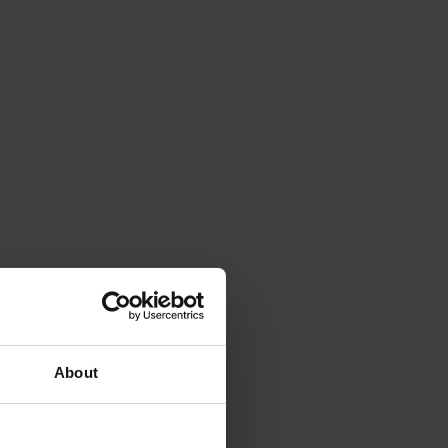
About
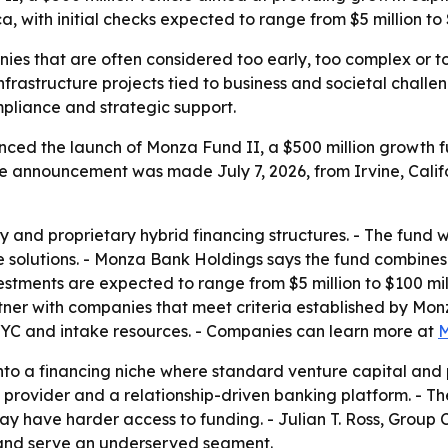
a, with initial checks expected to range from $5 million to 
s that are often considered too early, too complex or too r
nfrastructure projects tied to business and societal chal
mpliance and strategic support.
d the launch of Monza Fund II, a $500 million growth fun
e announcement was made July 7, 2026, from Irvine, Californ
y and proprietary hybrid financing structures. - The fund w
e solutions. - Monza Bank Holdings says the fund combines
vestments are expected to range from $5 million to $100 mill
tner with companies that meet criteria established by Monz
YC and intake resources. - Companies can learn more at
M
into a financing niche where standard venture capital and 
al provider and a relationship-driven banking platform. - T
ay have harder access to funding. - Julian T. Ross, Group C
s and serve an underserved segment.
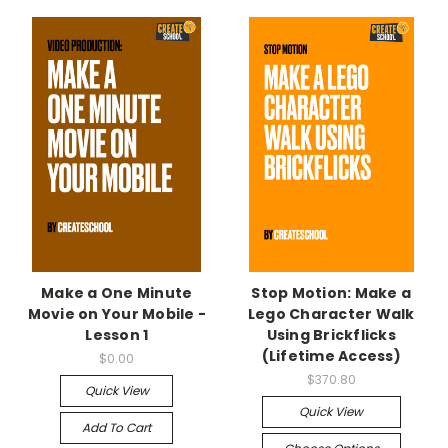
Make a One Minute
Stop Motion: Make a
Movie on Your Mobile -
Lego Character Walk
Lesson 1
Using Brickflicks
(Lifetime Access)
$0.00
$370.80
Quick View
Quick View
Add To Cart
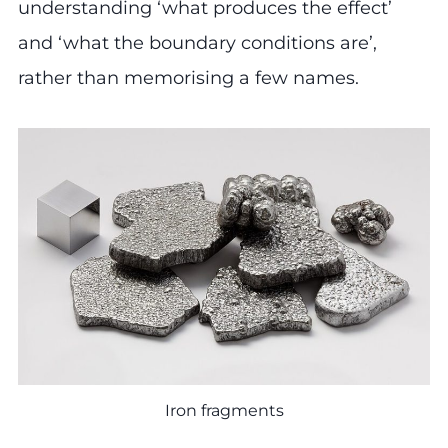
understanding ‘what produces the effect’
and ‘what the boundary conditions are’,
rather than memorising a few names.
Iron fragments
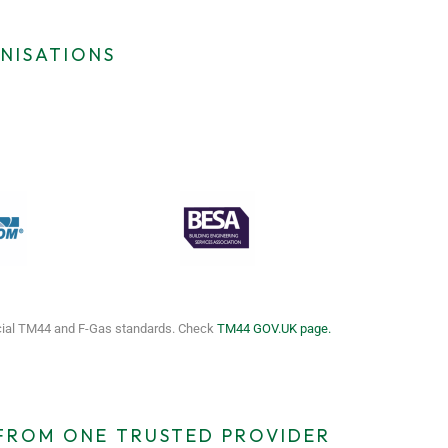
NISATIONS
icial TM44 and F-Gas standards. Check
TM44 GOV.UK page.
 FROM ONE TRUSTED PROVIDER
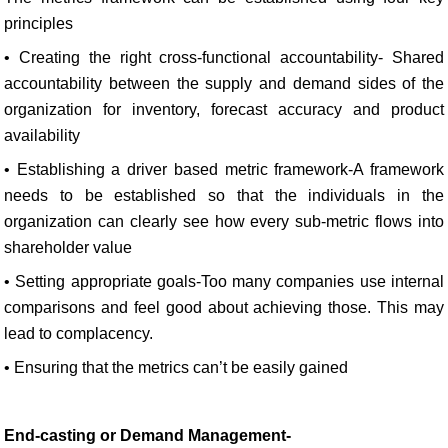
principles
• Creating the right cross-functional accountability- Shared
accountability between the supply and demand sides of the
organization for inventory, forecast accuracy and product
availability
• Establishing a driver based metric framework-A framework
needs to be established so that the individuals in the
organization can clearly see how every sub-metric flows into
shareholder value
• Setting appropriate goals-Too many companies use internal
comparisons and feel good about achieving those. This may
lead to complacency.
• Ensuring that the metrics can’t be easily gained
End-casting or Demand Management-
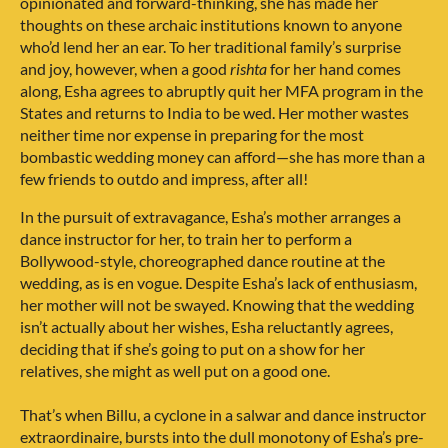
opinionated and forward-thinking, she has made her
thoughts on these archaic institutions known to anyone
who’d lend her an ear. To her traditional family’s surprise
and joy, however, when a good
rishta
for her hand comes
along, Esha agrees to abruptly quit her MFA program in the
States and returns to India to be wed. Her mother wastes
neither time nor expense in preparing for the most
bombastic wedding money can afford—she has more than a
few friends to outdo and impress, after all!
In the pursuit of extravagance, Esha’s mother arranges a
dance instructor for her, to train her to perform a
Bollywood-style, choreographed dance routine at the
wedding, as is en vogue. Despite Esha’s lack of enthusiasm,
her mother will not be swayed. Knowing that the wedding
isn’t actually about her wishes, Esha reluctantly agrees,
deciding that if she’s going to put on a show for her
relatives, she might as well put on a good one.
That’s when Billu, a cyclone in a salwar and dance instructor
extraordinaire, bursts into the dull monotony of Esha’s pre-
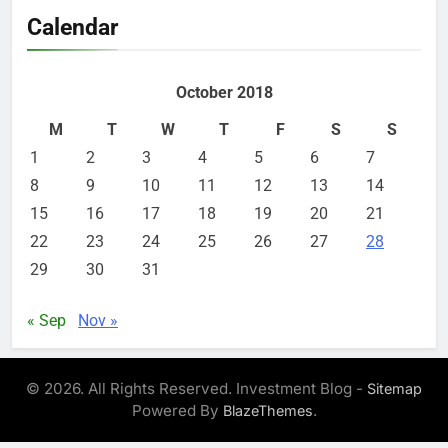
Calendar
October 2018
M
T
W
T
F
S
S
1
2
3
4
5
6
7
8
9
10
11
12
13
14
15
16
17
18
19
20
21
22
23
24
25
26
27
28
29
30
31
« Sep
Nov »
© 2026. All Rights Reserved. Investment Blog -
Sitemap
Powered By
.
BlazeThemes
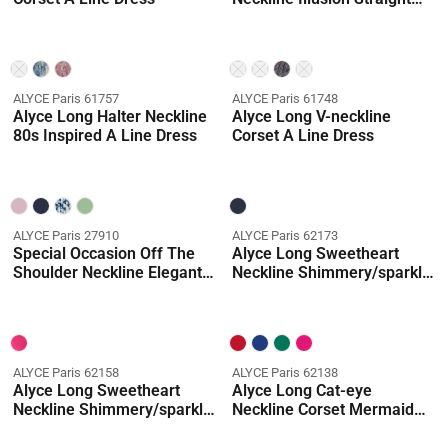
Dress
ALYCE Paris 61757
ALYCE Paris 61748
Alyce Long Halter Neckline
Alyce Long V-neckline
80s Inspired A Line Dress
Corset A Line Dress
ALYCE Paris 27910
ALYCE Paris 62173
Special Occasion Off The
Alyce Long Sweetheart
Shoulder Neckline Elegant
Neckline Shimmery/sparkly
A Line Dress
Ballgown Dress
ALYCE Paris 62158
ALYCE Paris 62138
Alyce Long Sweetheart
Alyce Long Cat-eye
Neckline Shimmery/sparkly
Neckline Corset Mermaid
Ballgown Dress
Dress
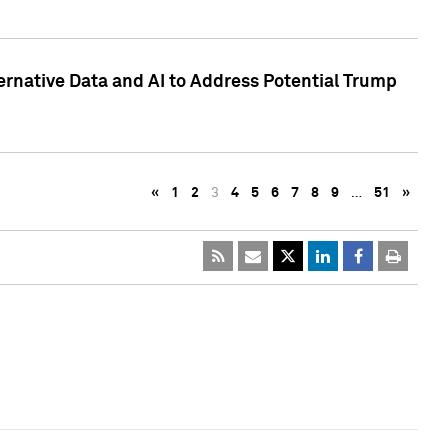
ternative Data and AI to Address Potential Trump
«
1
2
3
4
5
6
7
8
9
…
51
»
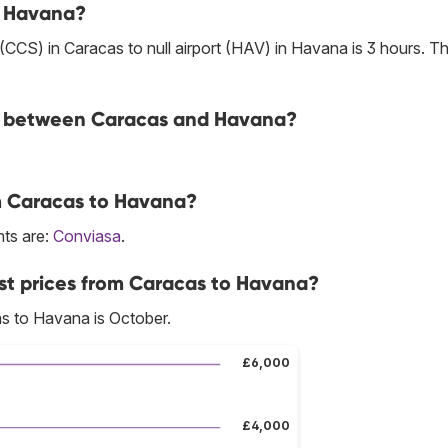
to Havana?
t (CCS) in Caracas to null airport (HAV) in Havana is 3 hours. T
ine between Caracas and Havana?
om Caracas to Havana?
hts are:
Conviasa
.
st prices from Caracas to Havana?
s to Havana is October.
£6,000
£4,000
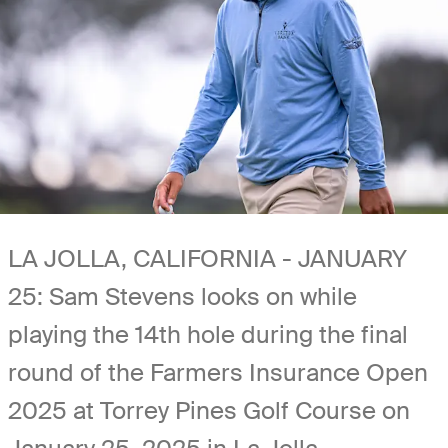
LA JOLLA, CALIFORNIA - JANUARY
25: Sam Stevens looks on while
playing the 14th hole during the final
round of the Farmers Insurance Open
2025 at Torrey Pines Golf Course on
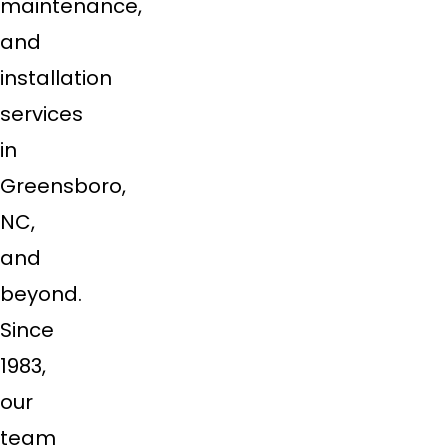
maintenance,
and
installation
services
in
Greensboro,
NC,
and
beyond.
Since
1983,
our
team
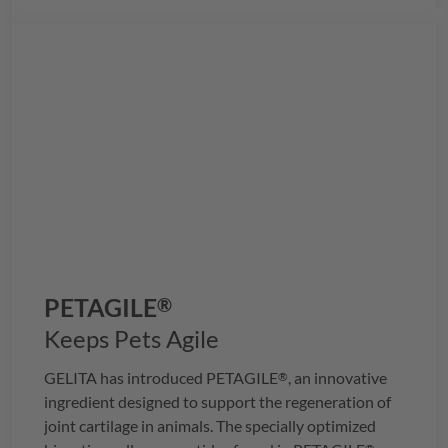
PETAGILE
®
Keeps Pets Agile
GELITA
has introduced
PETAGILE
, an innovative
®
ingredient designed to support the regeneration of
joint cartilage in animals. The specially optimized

================================

## Job item
Copy out, word for word, the stretch of the rows above from the line containing "ternative Data and" through the last line of the rows. Leave the pictures out of your answer.

## Written reply
ternative Data and AI to Address Potential Trump
«
1
2
3
4
5
6
7
8
9
…
51
»
to Havana?
t (CCS) in Caracas to null airport (HAV) in Havana is 3 hours. T
ine between Caracas and Havana?
om Caracas to Havana?
hts are:
Conviasa
.
st prices from Caracas to Havana?
s to Havana is October.
£6,000
£4,000
LA JOLLA, CALIFORNIA - JANUARY
25: Sam Stevens looks on while
playing the 14th hole during the final
round of the Farmers Insurance Open
2025 at Torrey Pines Golf Course on
maintenance,
and
installation
services
in
Greensboro,
NC,
and
beyond.
Since
1983,
our
team
PETAGILE
®
Keeps Pets Agile
GELITA
has introduced
PETAGILE
, an innovative
®
ingredient designed to support the regeneration of
joint cartilage in animals. The specially optimized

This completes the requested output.